After passing the empty barges the boy and girl on the scooter saw no other sail nor anything which excited their attention until Agnes suddenly beheld a group of objects on the ice near the western shore of the lake, not many miles ahead.

She began almost immediately to wonder what these things could be, but she could not make Neale O’Neil understand the question she shouted to him. By and by, however, she saw for herself that the objects were a number of little huts, and that they really were built upon the frozen surface of the lake.

Agnes was naturally very much interested in this strange sight. A village on the ice was something quite novel to her mind.
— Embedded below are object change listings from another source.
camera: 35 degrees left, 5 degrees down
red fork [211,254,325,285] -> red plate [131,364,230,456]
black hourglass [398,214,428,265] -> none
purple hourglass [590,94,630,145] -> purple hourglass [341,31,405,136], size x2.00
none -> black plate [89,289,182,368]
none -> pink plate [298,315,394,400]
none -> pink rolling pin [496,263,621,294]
She desired very much to ask questions of Neale, but the wind was too great and they were sailing too fast for her to make her desire known to her boy friend.

So she just used her eyes (when they did not water too much) and stared at the strange collection of huts and its vicinity with all her might. Why! from lengths of stove pipe through some of the slanting roofs, smoke was climbing into the hazy atmosphere.
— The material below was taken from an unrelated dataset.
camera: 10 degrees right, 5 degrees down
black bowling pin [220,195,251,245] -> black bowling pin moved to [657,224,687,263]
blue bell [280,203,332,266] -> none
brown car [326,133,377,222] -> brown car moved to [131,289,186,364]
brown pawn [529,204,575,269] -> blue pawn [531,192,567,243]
Back of the ice-village, on the steep western shore of the lake, was built a regular town of slab shanties, with a slab church, stores, and the like. Quite a village, this, and when Agnes looked back at Neale questioningly and pointed to them, he shouted: “Coxford.” So she knew it was their destination.

Mr. Howbridge had said they would disembark from the ice-boats at Coxford, and there would take sledges into the woods. It was fast growing toward evening, however, and Agnes knew it would be too late when they landed to continue the journey to Red Deer Lodge before the next morning.
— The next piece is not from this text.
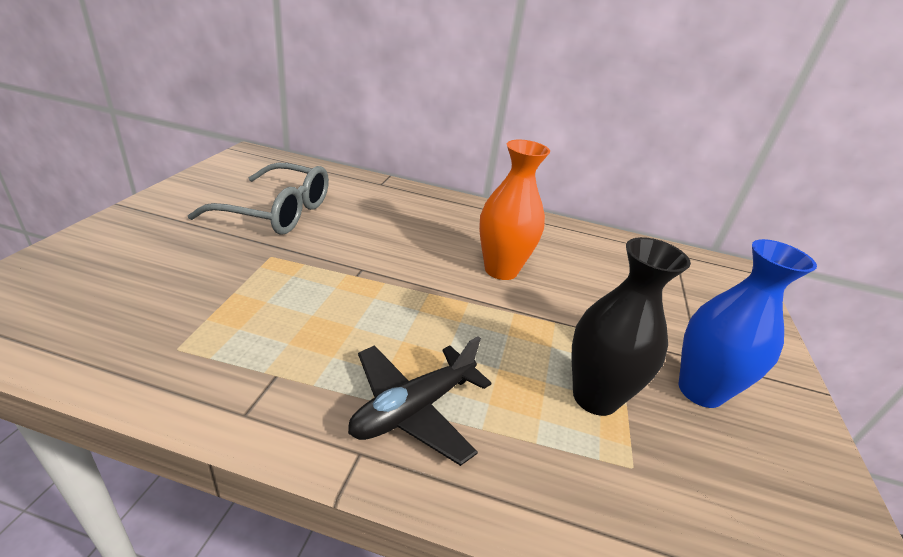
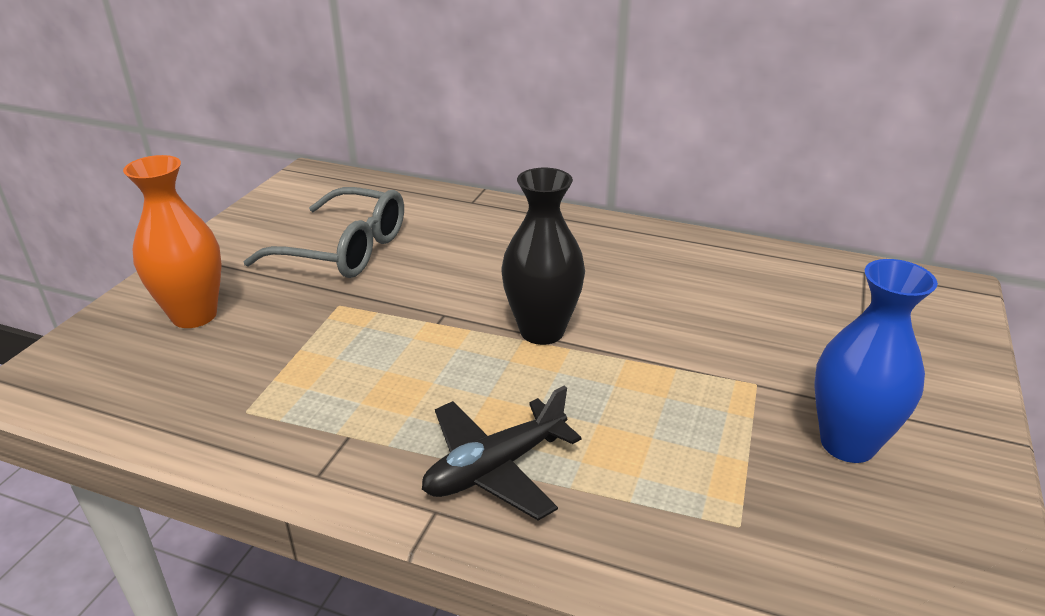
camera: 10 degrees right, 0 degrees up
orange vase [479,139,550,280] -> orange vase moved to [123,155,222,328]
black vase [572,237,691,416] -> black vase moved to [502,168,585,345]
The ice-village was about two miles out from the shore. There were half a hundred huts, some a dozen feet square. But for the most part they were much smaller. They had doors, but no windows, and, as the scooter drew swiftly nearer, Agnes could see that the structures were little more than wind-breaks.

There were a number of people moving about the settlement of huts, however, and not a few children among them, as well as dogs. As the scooter drew near she saw, too, a team of horses drawing a sledge. This sledge was being loaded with boxes, or crates; and what those boxes could contain began to puzzle Agnes as much as anything else she saw about the queer village.

Neale steered outside the line of the ice settlement; but once beyond it he brought the scooter up into the wind and yelled at Agnes to let go the sheet and falls. She loosened the lines from the pegs and allowed them to slip. Down came the shaking canvas, the wooden hoops clattering together as they slid down the greased mast. In a moment the speed of the scooter was lost and they were all but smothered in the fallen canvas.

“Get out from under!” Neale’s voice shouted.

He dropped off at the stern and ran to the girl’s aid. He unbuckled the belt that had secured Agnes to her seat on the outrigger all this while, and fairly dragged her from under the flapping sail.

“Fine work!” Neale shouted, his voice full of laughter. “We made record time. But I’ll let somebody else furl that sail.”

“Oh, Neale!” gasped the girl, hobbling like a cripple. “I ca—can’t walk. I’m frozen stiff!”

“Come on to the shanties. We’ll get warm. Take hold here, Aggie. You’ll be all right in a few minutes.”

“Oh, dear!” she said. “I did not know I was so cold. But what a race it was, Neale! Ruth will give us fits.”

“Won’t she?” chuckled Neale.

“But what is this place, Neale?” Agnes went on. “What are these people doing here?”

“Fishing. Those are frozen fish they are loading on that sledge. Oh! There it goes! We can’t get ashore on that, after all.”

“‘Fishing’?” repeated the amazed girl. “How do they fish through the ice? I don’t see any holes.”